Texto:
--------------------------------

Vórtex entra na reta final com um enquadramento bastante diferente do que dominou o espaço público e mediático em 2023, aquando das buscas e das detenções relacionadas com o processo. Apresentado inicialmente como um caso-modelo de corrupção, evoluiu para um julgamento que revelou fragilidades da acusação e deslocou o debate para a dimensão técnica do urbanismo.
Francisco Pessegueiro adotou uma postura distinta da generalidade dos arguidos: reconheceu falhas, descreveu práticas do setor e relatou pedidos de dinheiro por parte dos antigos autarcas de Espinho, aos quais acedeu na perspetiva de corresponderem a “taxas de urgência” e de assim garantir que os seus projetos não eram condenados a um “veto de gaveta”.

--------------------------------

Tarefas a realizar:
1: De acordo com o texto sobre o processo Vórtex, em que ano ocorreram as buscas e as detenções relacionadas com o processo?
2: Escreva a continuação do texto sobre o processo Vórtex a partir do ponto em que termina.

Material fornecido:
--------------------------------

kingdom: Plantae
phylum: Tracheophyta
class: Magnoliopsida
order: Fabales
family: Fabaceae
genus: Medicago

--------------------------------

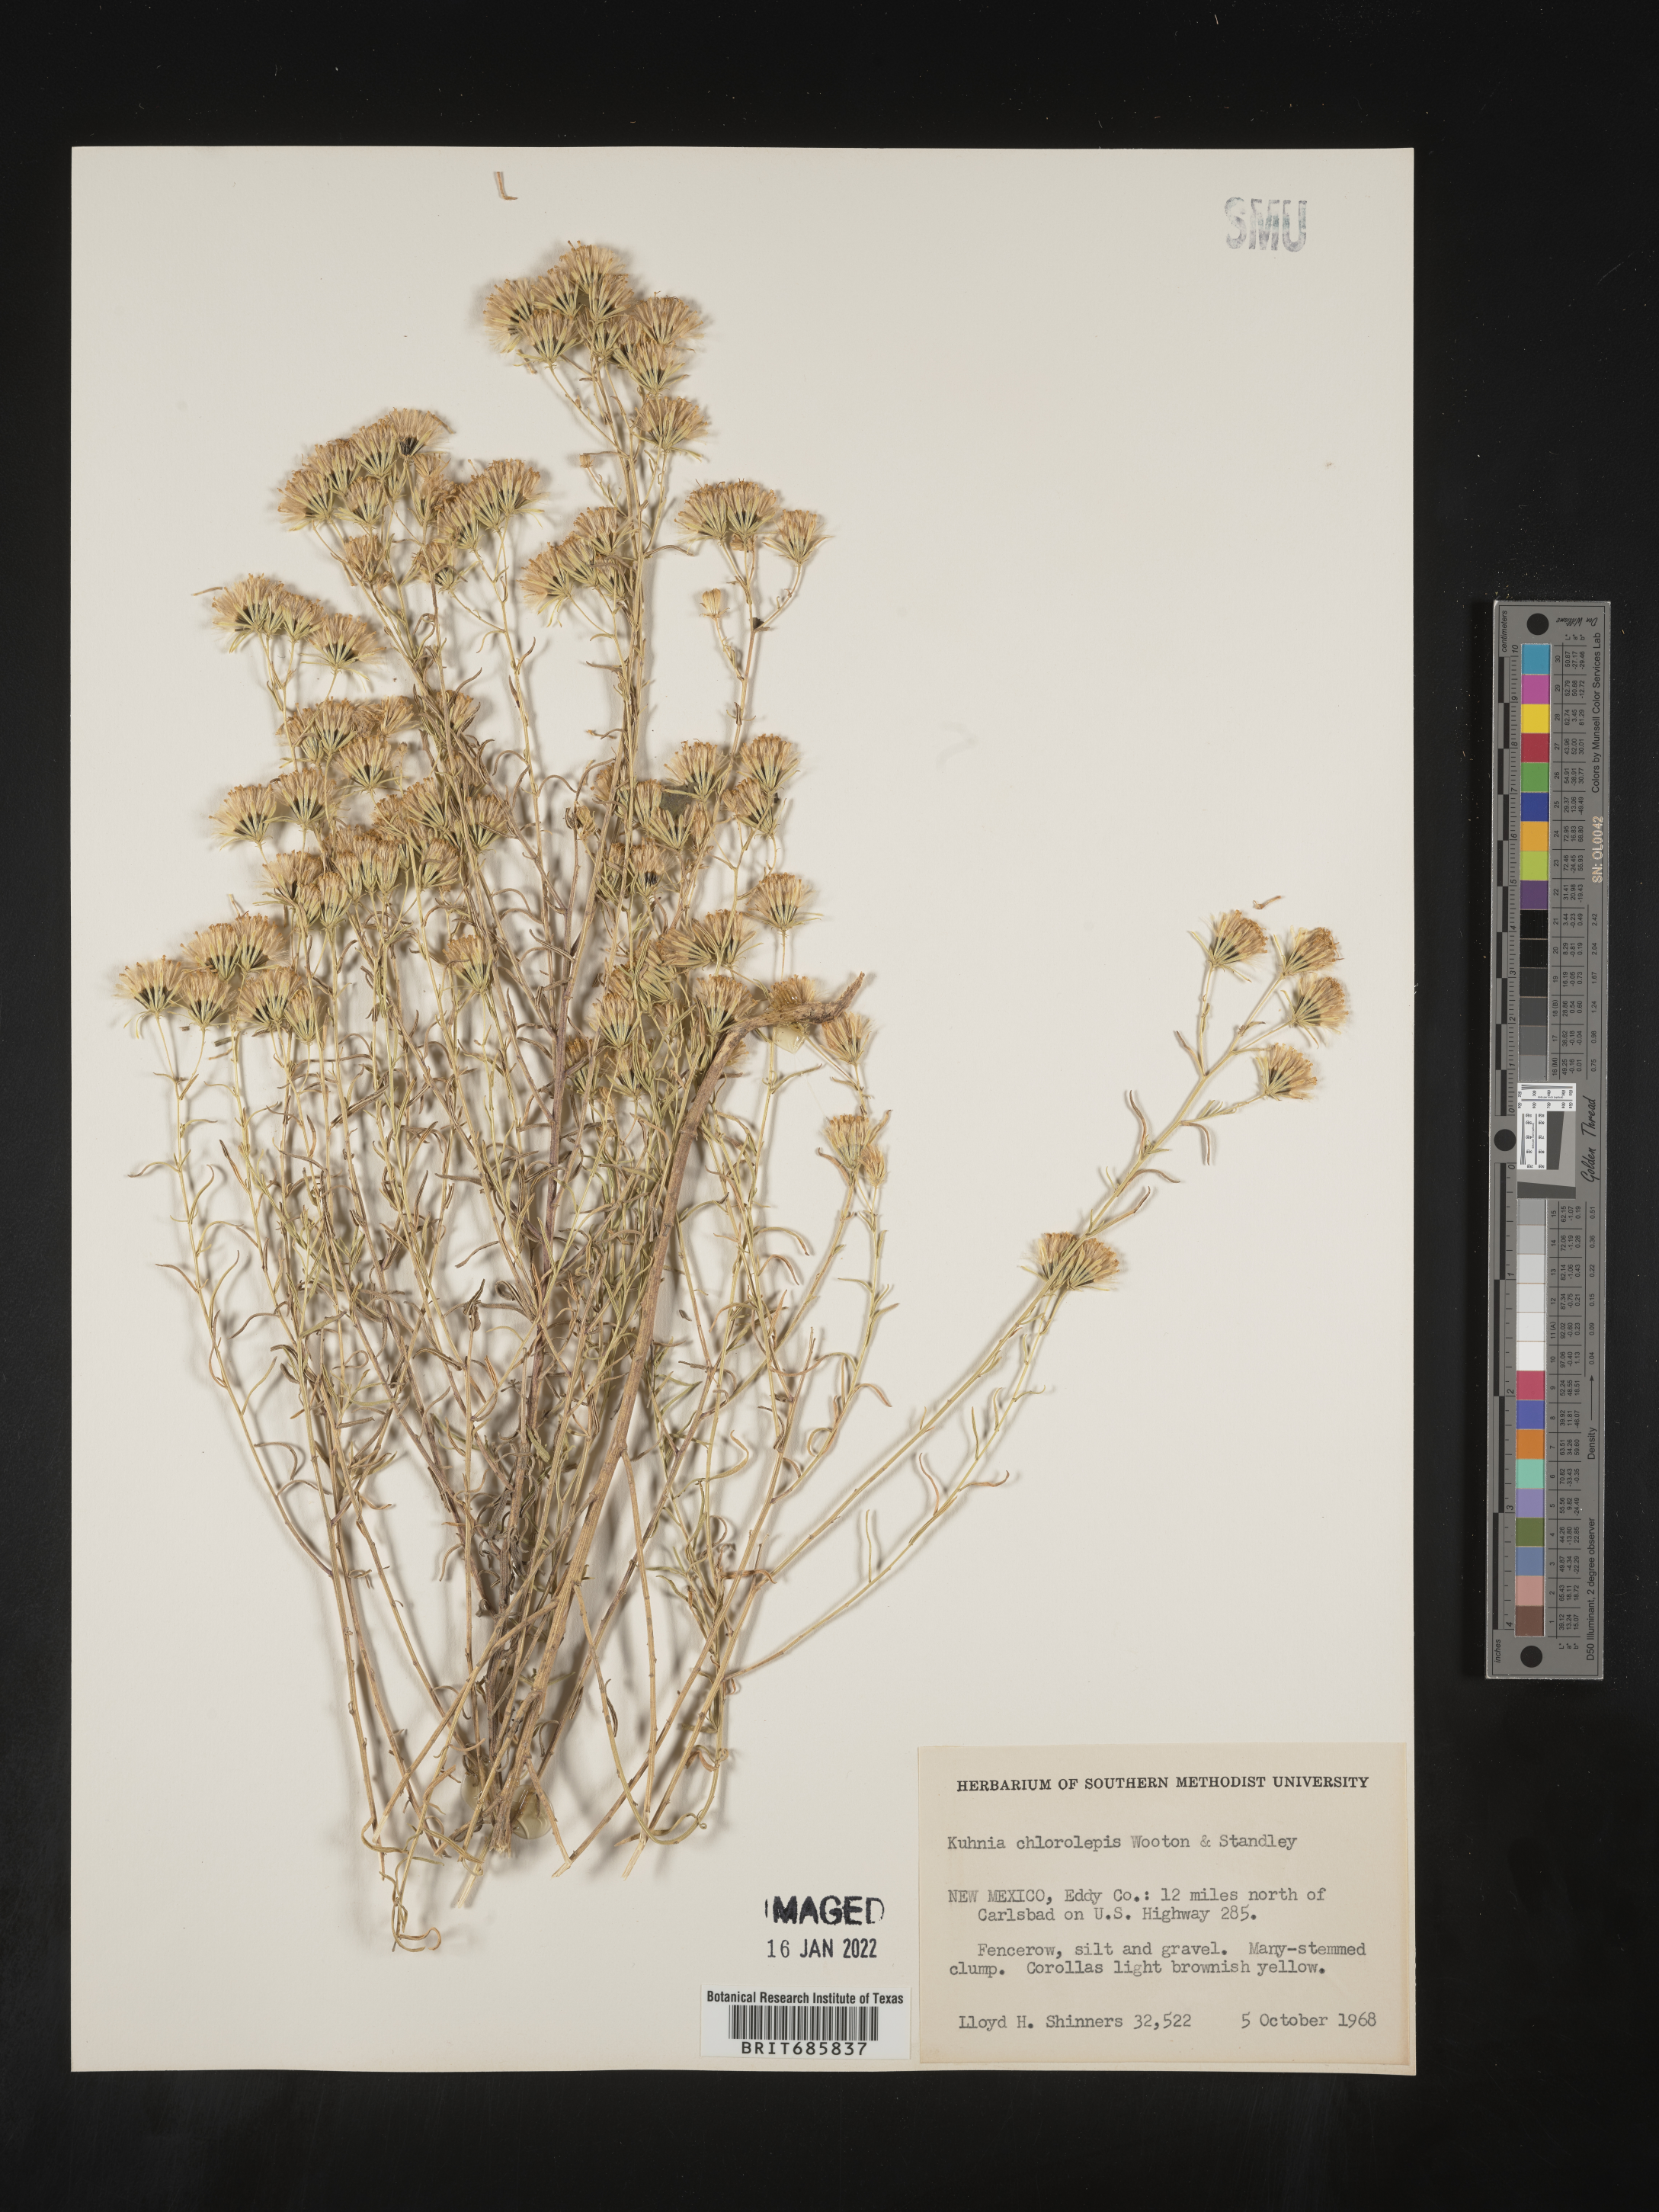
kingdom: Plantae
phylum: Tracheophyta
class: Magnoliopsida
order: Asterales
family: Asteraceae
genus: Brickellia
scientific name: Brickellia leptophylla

--------------------------------

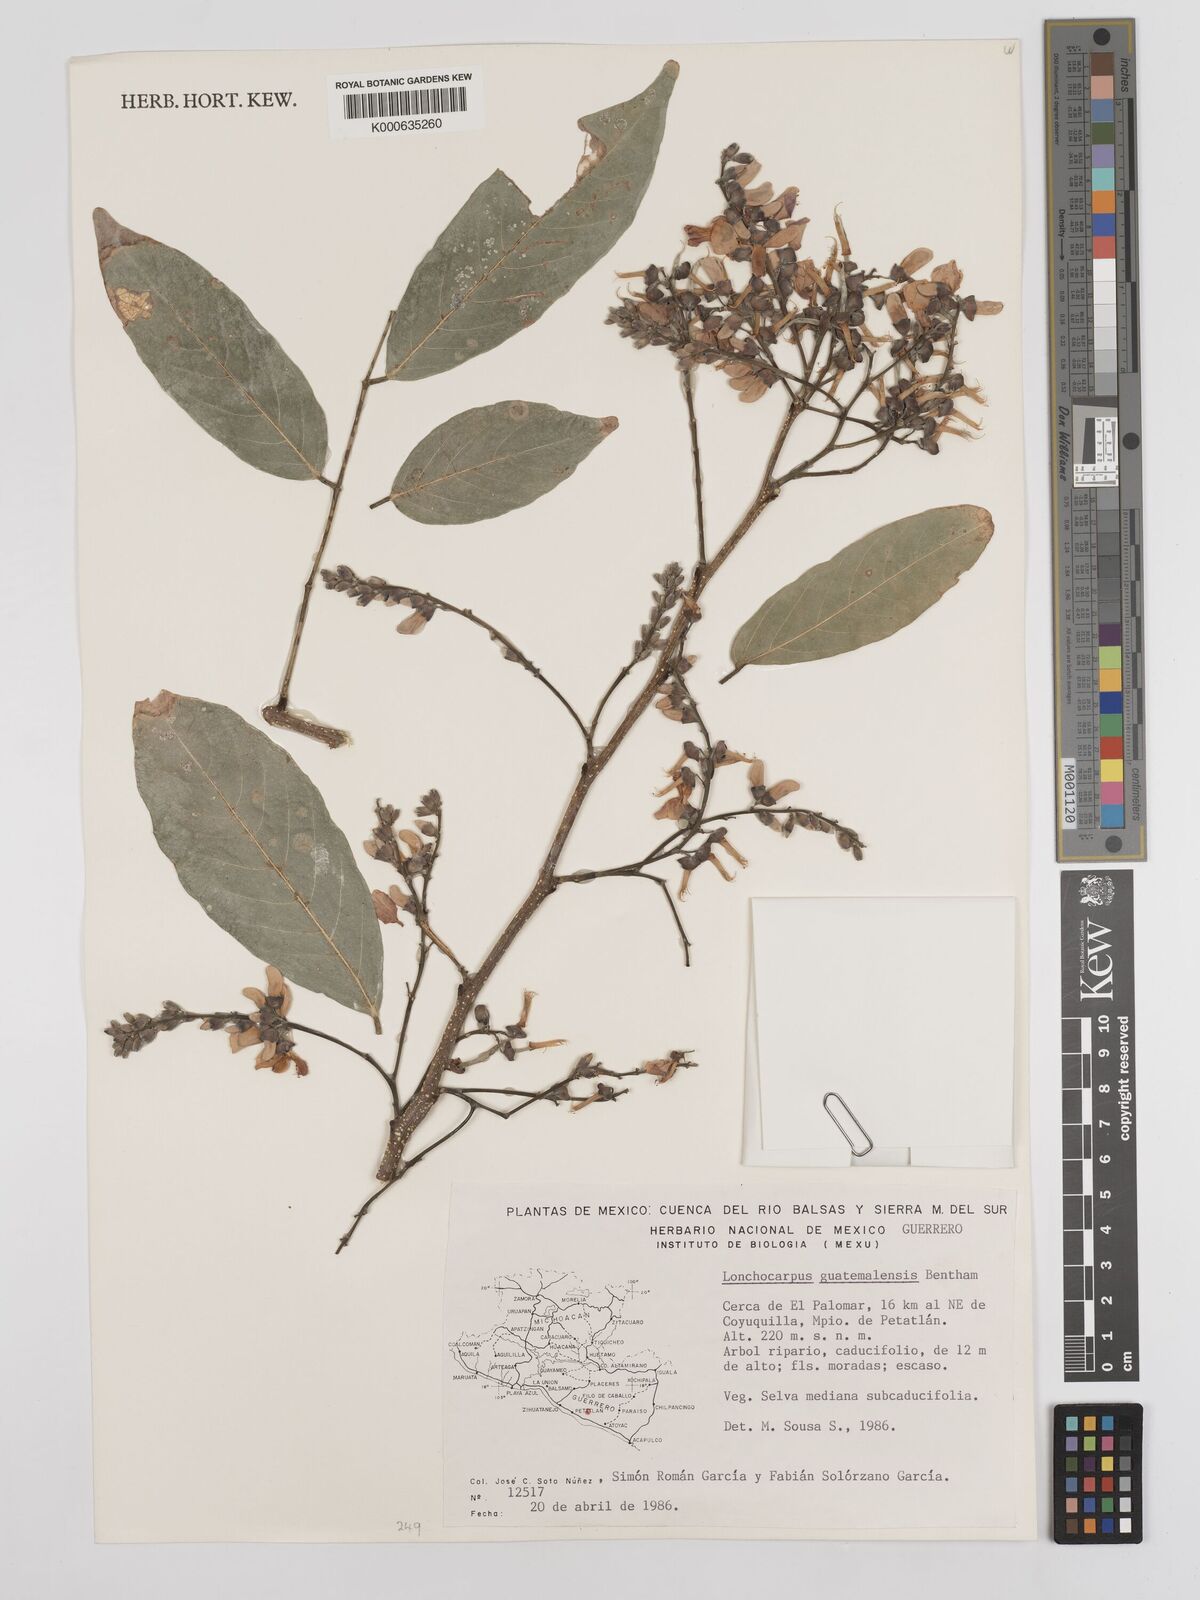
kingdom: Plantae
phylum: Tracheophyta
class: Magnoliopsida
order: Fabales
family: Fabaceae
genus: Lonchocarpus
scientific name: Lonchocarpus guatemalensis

--------------------------------

Respostas ao exercício:
1: Em 2023.

2:
O Ministério Público – que abre a ronda de alegações finais na manhã de dia 12 de dezembro, no Tribunal de Espinho – deve insistir na condenação pela corrupção, mas não é aí que o Tribunal tem oportunidade de ser exemplar e de criar jurisprudência: é a incentivar, para futuro, que outros escolham contar a verdade – mesmo que isso signifique assumir algumas responsabilidades e as suas consequências – e colaborem com a justiça.
A tese do Ministério Público
A tese com que o Ministério Público se apresentou em tribunal, no dia 5 de setembro de 2024, assentava numa narrativa muito apetecível para os media: decisões urbanísticas teriam sido “compradas” por promotores imobiliários, através do pagamento de vantagens a autarcas e técnicos municipais. Porém, o evoluir do julgamento não confirmou essa leitura linear. Em vez disso, destruiu o nexo causal das decisões ilegais tomadas a troco de dinheiro.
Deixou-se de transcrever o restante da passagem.